Alvarez & Marsal delivers damning report on Lebanon's central bank

14 August 2023 4 min. read

A preliminary forensic report of Banque du Liban has painted a damning picture of Lebanon’s central bank, exposing a range of illegal and concerning practices that contributed to the nation’s dire financial situation.

Conducted by Alvarez & Marsal, a US-headquartered management consulting firm, the financial audit spanned the period from 2015 to early 2020. The report comprises 332 pages and sheds light on the complex accounting and financial engineering practices conducted by the Banque du Liban – riddled with mismanagement and illicit behaviour.

The report – which encountered numerous obstacles and delays and faced resistance from key policy makers – said that the financial engineering conducted by the central bank was “highly costly, with a total cost of 115 trillion Lebanese pounds ($7.7 billion) between 2015 and 2020.”

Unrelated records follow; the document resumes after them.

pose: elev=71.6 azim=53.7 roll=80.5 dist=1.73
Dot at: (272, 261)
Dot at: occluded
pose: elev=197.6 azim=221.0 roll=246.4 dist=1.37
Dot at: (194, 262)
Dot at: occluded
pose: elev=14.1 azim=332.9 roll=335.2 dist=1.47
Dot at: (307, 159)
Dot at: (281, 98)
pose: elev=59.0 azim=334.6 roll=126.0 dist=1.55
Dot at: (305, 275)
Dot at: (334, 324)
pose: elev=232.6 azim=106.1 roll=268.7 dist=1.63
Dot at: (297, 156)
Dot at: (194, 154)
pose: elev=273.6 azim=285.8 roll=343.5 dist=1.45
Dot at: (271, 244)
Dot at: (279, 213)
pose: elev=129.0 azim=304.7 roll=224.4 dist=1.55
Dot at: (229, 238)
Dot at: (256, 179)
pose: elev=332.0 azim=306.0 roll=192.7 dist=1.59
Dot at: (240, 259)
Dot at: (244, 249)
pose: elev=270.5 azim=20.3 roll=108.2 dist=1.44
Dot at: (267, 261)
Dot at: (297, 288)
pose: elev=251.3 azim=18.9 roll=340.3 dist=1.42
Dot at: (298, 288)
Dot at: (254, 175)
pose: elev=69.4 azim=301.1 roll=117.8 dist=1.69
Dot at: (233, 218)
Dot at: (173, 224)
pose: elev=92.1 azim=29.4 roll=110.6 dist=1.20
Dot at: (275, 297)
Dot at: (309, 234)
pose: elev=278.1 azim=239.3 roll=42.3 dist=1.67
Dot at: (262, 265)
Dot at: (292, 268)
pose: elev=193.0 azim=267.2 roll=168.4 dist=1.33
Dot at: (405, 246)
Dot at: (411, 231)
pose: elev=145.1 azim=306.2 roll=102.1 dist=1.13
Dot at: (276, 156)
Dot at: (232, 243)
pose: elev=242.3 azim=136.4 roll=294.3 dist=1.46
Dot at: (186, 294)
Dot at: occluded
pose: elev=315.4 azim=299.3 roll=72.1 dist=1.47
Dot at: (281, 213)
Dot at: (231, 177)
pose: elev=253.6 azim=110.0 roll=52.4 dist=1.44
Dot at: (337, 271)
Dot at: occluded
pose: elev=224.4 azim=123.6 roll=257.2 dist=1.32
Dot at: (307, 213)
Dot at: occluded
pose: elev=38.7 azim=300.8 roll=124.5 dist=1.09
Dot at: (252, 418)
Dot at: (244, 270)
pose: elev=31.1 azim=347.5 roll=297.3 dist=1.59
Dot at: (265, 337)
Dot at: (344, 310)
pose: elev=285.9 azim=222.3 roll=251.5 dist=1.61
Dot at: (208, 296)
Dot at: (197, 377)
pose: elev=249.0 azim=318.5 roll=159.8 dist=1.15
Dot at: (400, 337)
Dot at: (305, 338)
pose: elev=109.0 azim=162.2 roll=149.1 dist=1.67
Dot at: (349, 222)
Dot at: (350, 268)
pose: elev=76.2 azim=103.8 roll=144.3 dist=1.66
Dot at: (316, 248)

Alvarez & Marsal delivers damning report on Lebanon's central bankThe report further found that while the central bank had a foreign currency surplus of $7.2 billion at the end of 2015, by the end of 2020 that had become a deficit of $50.7 billion.

The rapid deterioration of the financial situation was not reflected in the balance sheet and financial statements, as the Banque du Liban’s use of unconventional accounting standards allowed it to exaggerate the value of its assets and profits, the report said. A major chunk of losses was kept off the balance sheet and instead recorded under different categories.

“The positions and losses of Banque du Liban are presented through netting of assets and liabilities and through recording them in unexplained and general accounts such as ‘other assets’ and ‘clearance and settlement accounts,’” the report said.

“No loss is shown at all in the balance sheet,” it added, noting that no information was provided to the public, such as profit and loss accounts from 2015 to 2020, interest paid to major depositors or granted to major borrowers, or the methodology for reporting those interests.

Meanwhile, the central bank relied heavily on seigniorage – earnings from issuing money and banking activities. However, the practice was not adequately disclosed, audited, or transparent, leading to a misleading representation of the bank’s financial health.

The role of the governor

The role of former governor Riad Salameh, who stepped down last month, is heavily criticised by the report. Salameh shaped monetary policy, established accounting standards that concealed accumulated losses, installed weak control mechanisms, and determined which banks would benefit from loans and financial engineering.

The document also concluded that members of the central council “did not challenge Salameh’s decisions or oversee the related details.” The central council includes the governor, four vice governors and two government representatives, namely the director general of the Ministry of Finance and the director general of the Ministry of Economy and Trade.

Salameh is further criticised for overseeing a number of “illegitimate commissions totaling $111 million” during the period assessed. These commissions were funneled through a complex network, involving entities like Forry Associates, a company linked to Salameh’s brother. The investigation uncovered questionable practices, including commissions charged to commercial banks without any corresponding services rendered.

The news comes after the US Treasury last week announced sanctions on Salameh, as well as his son Nadi Salameh, brother Raja Salameh, assistant Marianne Howayek and friend Anna Kozakova.

The $111 million amount complements the continuing examination of European investigators relating to suspicious commissions totalling $330 million that were funnelled into Forry Associates from 2002 to 2016.

Calls for action

The report’s findings shed light on the factors contributing to Lebanon’s ongoing economic crisis. The combination of questionable financial practices, lack of transparency, and inadequate oversight has exacerbated the country’s financial woes. The central bank’s mismanagement, as highlighted by the report, has played a significant role in the devaluation of the national currency, ballooning deficits, and increasing inflation.

The release of the preliminary forensic report has triggered calls from civil movements to urgently address the systemic issues within Lebanon’s central bank, while numerous Lebanese politicians (including caretaker Finance minister Youssef Khalil) have called upon the judiciary to conduct an investigation and urged the parliament to take action.

Commenting on the report, the IMF said that addressing these concerns is crucial for restoring confidence in Lebanon’s financial system and laying the groundwork for economic recovery.